## What is expected
Could you return each entry below exactly as written, minus any pictures?

## Data provided
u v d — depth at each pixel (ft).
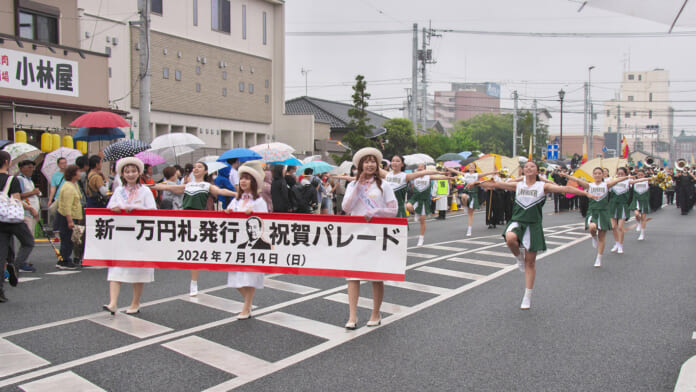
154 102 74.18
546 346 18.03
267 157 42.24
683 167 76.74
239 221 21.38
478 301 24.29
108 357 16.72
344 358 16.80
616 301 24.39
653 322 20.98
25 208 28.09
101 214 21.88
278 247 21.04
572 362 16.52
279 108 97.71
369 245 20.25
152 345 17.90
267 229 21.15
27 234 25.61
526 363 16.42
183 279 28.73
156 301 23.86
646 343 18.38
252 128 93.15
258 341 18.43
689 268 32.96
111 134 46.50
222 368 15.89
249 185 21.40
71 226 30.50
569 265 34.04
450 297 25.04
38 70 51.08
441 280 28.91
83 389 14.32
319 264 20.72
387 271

## Answer below
u v d — depth at each pixel (ft).
154 102 74.18
546 346 18.03
267 157 42.24
683 167 76.74
239 221 21.38
478 301 24.29
108 357 16.72
344 358 16.80
616 301 24.39
653 322 20.98
25 208 28.09
101 214 21.88
278 247 21.04
572 362 16.52
279 108 97.71
369 245 20.25
152 345 17.90
267 229 21.15
27 234 25.61
526 363 16.42
183 279 28.73
156 301 23.86
646 343 18.38
252 128 93.15
258 341 18.43
689 268 32.96
111 134 46.50
222 368 15.89
249 185 21.40
71 226 30.50
569 265 34.04
450 297 25.04
38 70 51.08
441 280 28.91
83 389 14.32
319 264 20.72
387 271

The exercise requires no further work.